Training data must reflect real-world chaos. Synthetic data alone is inadequate. Field testing in unstructured environments is crucial for validation.

Collaboration between academia and industry is vital. Universities like Bonn provide theoretical insights. Companies offer practical constraints and scale. Together, they accelerate progress.

Ethical considerations also arise. Active robots interact physically with the world. Safety protocols must be rigorous. Liability for accidental damage needs clear definition.

Looking Ahead

The future of robotics is interactive. By 2030, most domestic robots will likely employ active perception. Static sensors will become obsolete for high-level tasks.

Standardization efforts are underway. International bodies are defining metrics for information gain. This will help compare different active perception algorithms fairly.

Hardware evolution will follow software advances. Actuators will become more precise and energy-efficient. This enables finer manipulations for better viewing angles.

Education programs must adapt. Robotics curricula should emphasize active sensing. Students need skills in both control theory and machine learning.

The timeline for widespread adoption is accelerating. Early adopters in logistics and healthcare will lead the way. Consumer markets will follow as costs decrease.
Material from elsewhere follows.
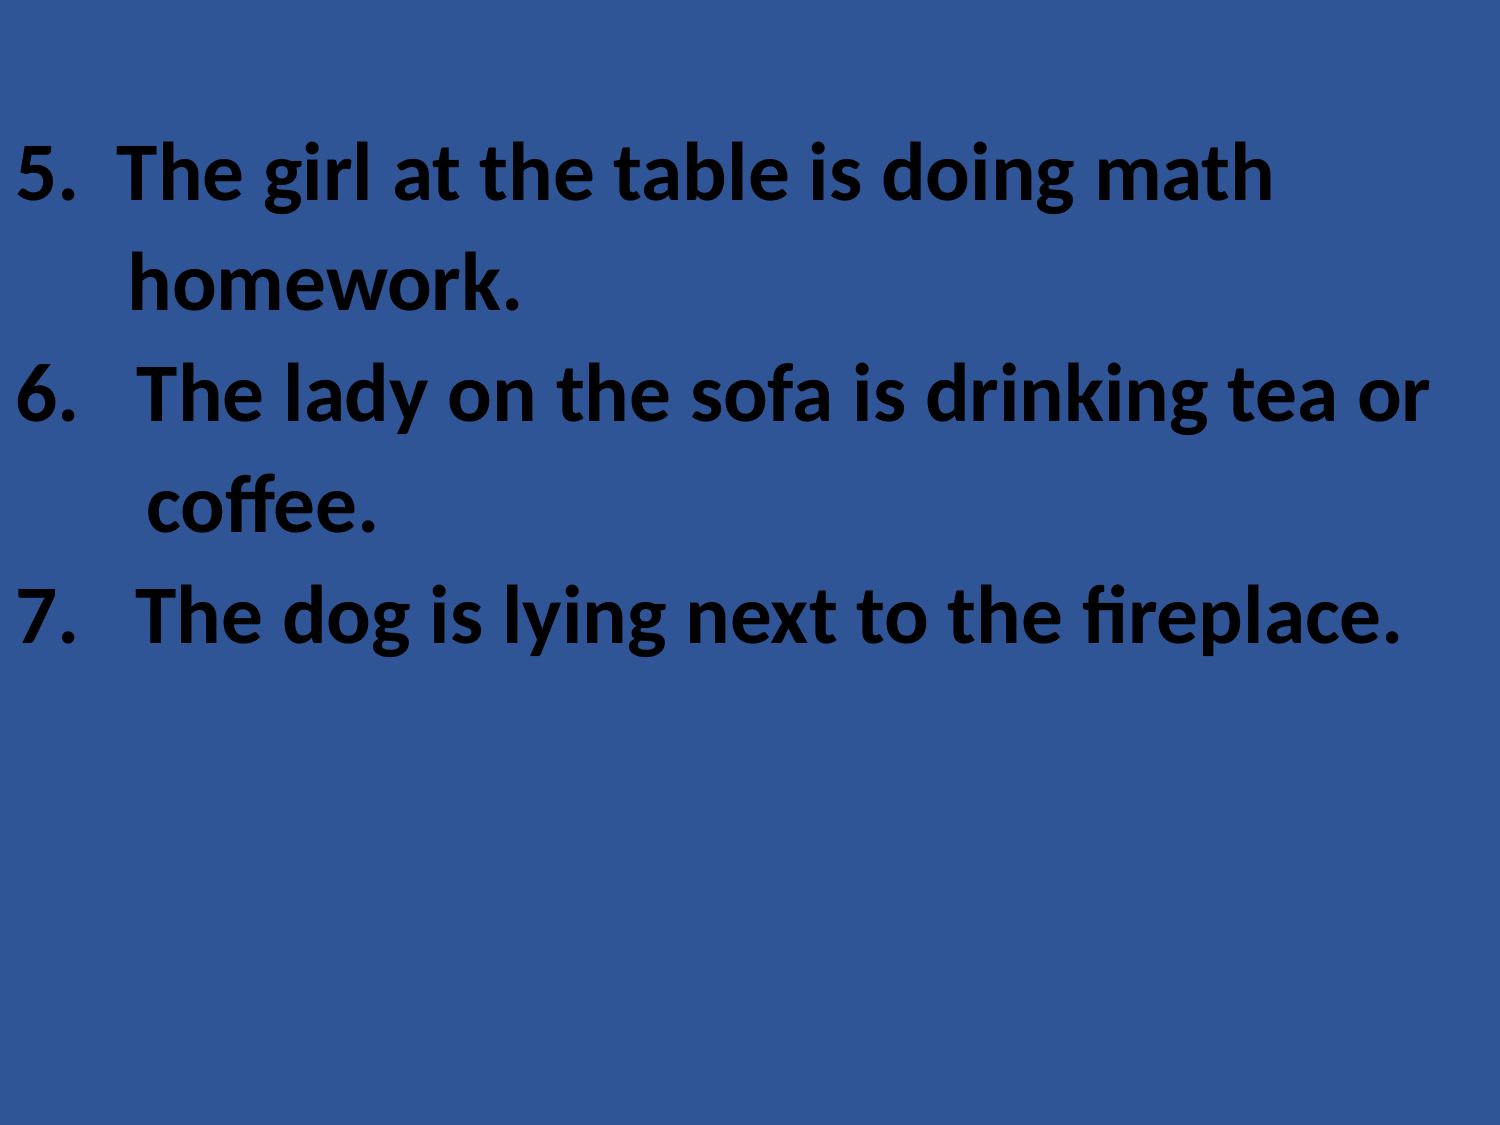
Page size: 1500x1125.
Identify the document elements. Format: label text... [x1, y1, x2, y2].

list 5. The girl at the table is doing math homework. The lady on the sofa is drinking tea or coffee. 7. The dog is lying next to the fireplace. [0, 0, 1500, 1125]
Bennewitz’s keynote serves as a call to action. The era of passive robots is ending. The age of active, intelligent agents has begun.

Gogo's Take

  • 🔥 Why This Matters: Passive robots are essentially toys in complex environments. Active perception transforms them into useful workers capable of handling real-world mess, unlocking billion-dollar markets in home care and agriculture.
  • ⚠️ Limitations & Risks: Active manipulation increases wear on hardware and raises safety concerns. A robot pushing objects might cause injury or damage. Robust safety layers are non-negotiable.
  • 💡 Actionable Advice: Developers should integrate simulation environments that feature heavy occlusion now. Test your algorithms in 'blind' scenarios where movement is required to see, not just detect.